Malm cited one interview Handke gave to the Süddeutsche Zeitung where he said that the Srebrenica massacre was the worst crime against humanity in Europe since World War Two.

“The Academy … has not found anything in his writing that constitutes an attack on civil society or on the respect for the equality of all people,” Malm wrote.

“With regret, I have to conclude that despite our warning that you are risking glorification of genocide yourself, you have now directly denied the genocide by trying to justify Peter Handke’s award,” Presidency Chairman Zeljko Komsic wrote in his second letter to the Academy.

He called it the “most shameful episode in the history of the Swedish Royal Academy.”

The 2006 article Malm cited is from the point of view of international law only relevant in the context of denial of genocide, Zeljko Komsic wrote.

He reminded Malm that the international war crimes tribunal ruled in 2001 that what happened in Srebrenica was an act of genocide and that Handke told the Sueddeutsche Zeitung five years later that it was a massacre.

“I would like to remind you and the Swedish Academy of the fact that all genocide deniers, including war criminal Vojislav Seselj, just like Handke, but also unfortunately like the Swedish Royal Academy of Science, are always condemning “the Srebrenica massacre,” but not the genocide defined by international courts, which is nothing else but genocide denial,” Komsic said.

By taking Handke’s statement about what happened in Srebrenica serious, the Academy itself reiterated that position and in this way violated the European Parliament's Resolution about genocide in Srebrenica, although it is a member of the European Union which foresees punishment for genocide denial, Komsic wrote.

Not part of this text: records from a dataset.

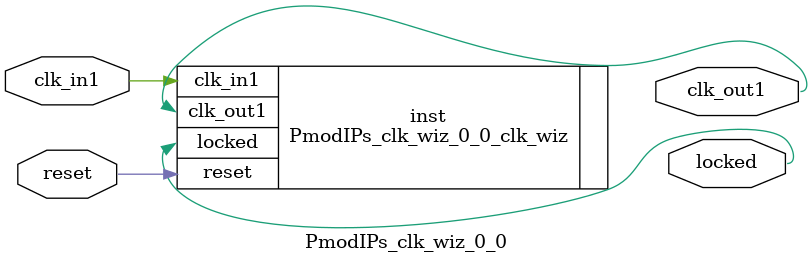
<source format=v>


`timescale 1ps/1ps

(* CORE_GENERATION_INFO = "PmodIPs_clk_wiz_0_0,clk_wiz_v6_0_13_0_0,{component_name=PmodIPs_clk_wiz_0_0,use_phase_alignment=true,use_min_o_jitter=false,use_max_i_jitter=false,use_dyn_phase_shift=false,use_inclk_switchover=false,use_dyn_reconfig=false,enable_axi=0,feedback_source=FDBK_AUTO,PRIMITIVE=MMCM,num_out_clk=1,clkin1_period=12.308,clkin2_period=10.000,use_power_down=false,use_reset=true,use_locked=true,use_inclk_stopped=false,feedback_type=SINGLE,CLOCK_MGR_TYPE=NA,manual_override=false}" *)

module PmodIPs_clk_wiz_0_0 
 (
  // Clock out ports
  output        clk_out1,
  // Status and control signals
  input         reset,
  output        locked,
 // Clock in ports
  input         clk_in1
 );

  PmodIPs_clk_wiz_0_0_clk_wiz inst
  (
  // Clock out ports  
  .clk_out1(clk_out1),
  // Status and control signals               
  .reset(reset), 
  .locked(locked),
 // Clock in ports
  .clk_in1(clk_in1)
  );

endmodule

</source>
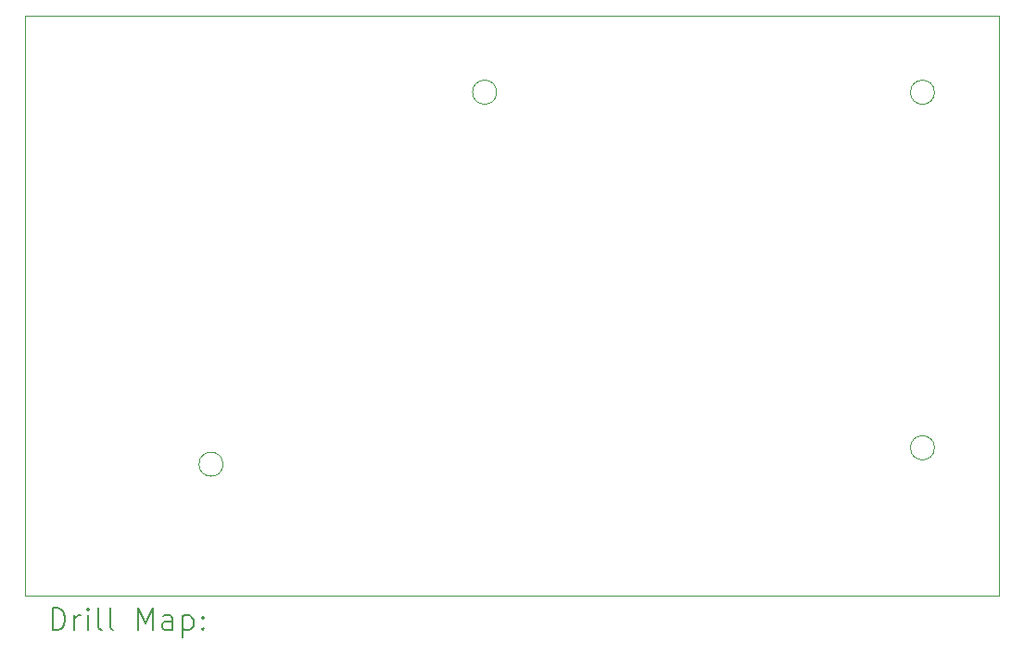
<source format=gbr>
%TF.GenerationSoftware,KiCad,Pcbnew,(6.0.9)*%
%TF.CreationDate,2023-01-27T09:56:45+11:00*%
%TF.ProjectId,CG22STAGE_MODULE,43473232-5354-4414-9745-5f4d4f44554c,rev?*%
%TF.SameCoordinates,Original*%
%TF.FileFunction,Drillmap*%
%TF.FilePolarity,Positive*%
%FSLAX45Y45*%
G04 Gerber Fmt 4.5, Leading zero omitted, Abs format (unit mm)*
G04 Created by KiCad (PCBNEW (6.0.9)) date 2023-01-27 09:56:45*
%MOMM*%
%LPD*%
G01*
G04 APERTURE LIST*
%ADD10C,0.100000*%
%ADD11C,0.200000*%
G04 APERTURE END LIST*
D10*
X14550000Y-13500000D02*
X23450000Y-13500000D01*
X23450000Y-13500000D02*
X23450000Y-8200000D01*
X23450000Y-8200000D02*
X14550000Y-8200000D01*
X14550000Y-8200000D02*
X14550000Y-13500000D01*
X18860000Y-8900000D02*
G75*
G03*
X18860000Y-8900000I-110000J0D01*
G01*
X22860000Y-8900000D02*
G75*
G03*
X22860000Y-8900000I-110000J0D01*
G01*
X22860000Y-12150000D02*
G75*
G03*
X22860000Y-12150000I-110000J0D01*
G01*
X16360000Y-12300000D02*
G75*
G03*
X16360000Y-12300000I-110000J0D01*
G01*
D11*
X14802619Y-13815476D02*
X14802619Y-13615476D01*
X14850238Y-13615476D01*
X14878809Y-13625000D01*
X14897857Y-13644048D01*
X14907381Y-13663095D01*
X14916905Y-13701190D01*
X14916905Y-13729762D01*
X14907381Y-13767857D01*
X14897857Y-13786905D01*
X14878809Y-13805952D01*
X14850238Y-13815476D01*
X14802619Y-13815476D01*
X15002619Y-13815476D02*
X15002619Y-13682143D01*
X15002619Y-13720238D02*
X15012143Y-13701190D01*
X15021667Y-13691667D01*
X15040714Y-13682143D01*
X15059762Y-13682143D01*
X15126428Y-13815476D02*
X15126428Y-13682143D01*
X15126428Y-13615476D02*
X15116905Y-13625000D01*
X15126428Y-13634524D01*
X15135952Y-13625000D01*
X15126428Y-13615476D01*
X15126428Y-13634524D01*
X15250238Y-13815476D02*
X15231190Y-13805952D01*
X15221667Y-13786905D01*
X15221667Y-13615476D01*
X15355000Y-13815476D02*
X15335952Y-13805952D01*
X15326428Y-13786905D01*
X15326428Y-13615476D01*
X15583571Y-13815476D02*
X15583571Y-13615476D01*
X15650238Y-13758333D01*
X15716905Y-13615476D01*
X15716905Y-13815476D01*
X15897857Y-13815476D02*
X15897857Y-13710714D01*
X15888333Y-13691667D01*
X15869286Y-13682143D01*
X15831190Y-13682143D01*
X15812143Y-13691667D01*
X15897857Y-13805952D02*
X15878809Y-13815476D01*
X15831190Y-13815476D01*
X15812143Y-13805952D01*
X15802619Y-13786905D01*
X15802619Y-13767857D01*
X15812143Y-13748809D01*
X15831190Y-13739286D01*
X15878809Y-13739286D01*
X15897857Y-13729762D01*
X15993095Y-13682143D02*
X15993095Y-13882143D01*
X15993095Y-13691667D02*
X16012143Y-13682143D01*
X16050238Y-13682143D01*
X16069286Y-13691667D01*
X16078809Y-13701190D01*
X16088333Y-13720238D01*
X16088333Y-13777381D01*
X16078809Y-13796428D01*
X16069286Y-13805952D01*
X16050238Y-13815476D01*
X16012143Y-13815476D01*
X15993095Y-13805952D01*
X16174048Y-13796428D02*
X16183571Y-13805952D01*
X16174048Y-13815476D01*
X16164524Y-13805952D01*
X16174048Y-13796428D01*
X16174048Y-13815476D01*
X16174048Y-13691667D02*
X16183571Y-13701190D01*
X16174048Y-13710714D01*
X16164524Y-13701190D01*
X16174048Y-13691667D01*
X16174048Y-13710714D01*
M02*

</source>
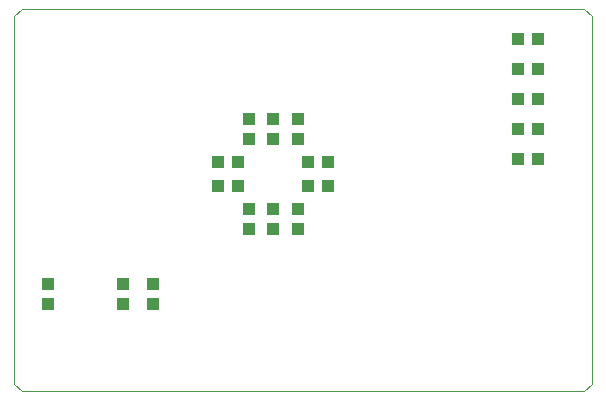
<source format=gbp>
G75*
%MOIN*%
%OFA0B0*%
%FSLAX25Y25*%
%IPPOS*%
%LPD*%
%AMOC8*
5,1,8,0,0,1.08239X$1,22.5*
%
%ADD10C,0.00000*%
%ADD11R,0.04331X0.03937*%
%ADD12R,0.03937X0.04331*%
D10*
X0007850Y0004100D02*
X0005350Y0006600D01*
X0005350Y0129100D01*
X0007850Y0131600D01*
X0195350Y0131600D01*
X0197850Y0129100D01*
X0197850Y0006600D01*
X0195350Y0004100D01*
X0007850Y0004100D01*
D11*
X0016600Y0033254D03*
X0016600Y0039946D03*
X0041600Y0039946D03*
X0041600Y0033254D03*
X0051600Y0033254D03*
X0051600Y0039946D03*
X0073254Y0072538D03*
X0079946Y0072538D03*
X0079946Y0080663D03*
X0073254Y0080663D03*
X0103254Y0080663D03*
X0109946Y0080663D03*
X0109946Y0072538D03*
X0103254Y0072538D03*
X0173254Y0081600D03*
X0179946Y0081600D03*
X0179946Y0091600D03*
X0173254Y0091600D03*
X0173254Y0101600D03*
X0179946Y0101600D03*
X0179946Y0111600D03*
X0173254Y0111600D03*
X0173254Y0121600D03*
X0179946Y0121600D03*
D12*
X0099725Y0094946D03*
X0091600Y0094946D03*
X0083475Y0094946D03*
X0083475Y0088254D03*
X0091600Y0088254D03*
X0099725Y0088254D03*
X0099725Y0064946D03*
X0099725Y0058254D03*
X0091600Y0058254D03*
X0091600Y0064946D03*
X0083475Y0064946D03*
X0083475Y0058254D03*
M02*

</source>
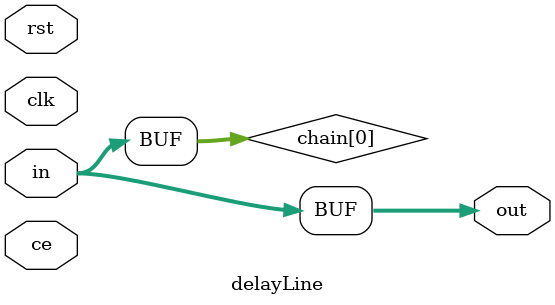
<source format=v>
`timescale 1ns / 1ps
module delayLine #(
        parameter   DELAY = 0,
        parameter   WIDTH = 8
    )(
        input                   ce,
        input                   rst,
        input                   clk,
        input  [WIDTH - 1:0]    in,
        output [WIDTH - 1:0]    out
    );
    wire [WIDTH - 1:0]  chain [DELAY:0];
    assign chain[0] = in;
    assign out  = chain[DELAY];
    
    generate
        genvar i;
        for(i = 0; i < DELAY; i = i + 1)
            wlatch #(
                .WIDTH(WIDTH)
            )
            lat (
                .ce(ce),
                .rst(rst),
                .clk(clk),
                .in(chain[i]),
                .out(chain[i + 1])
            );
    endgenerate
endmodule

</source>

He again called upon the Academy to reconsider its decision, having in mind that the current Academy position is “in a not understandable way putting it on the side of anti civilisation and by denying the crime of genocide is trying to defend what from the human and civilisational standpoint is undefendable.”

Komsic ended his letter with greetings from the land where tears of the mothers of Srebrenica are sacred.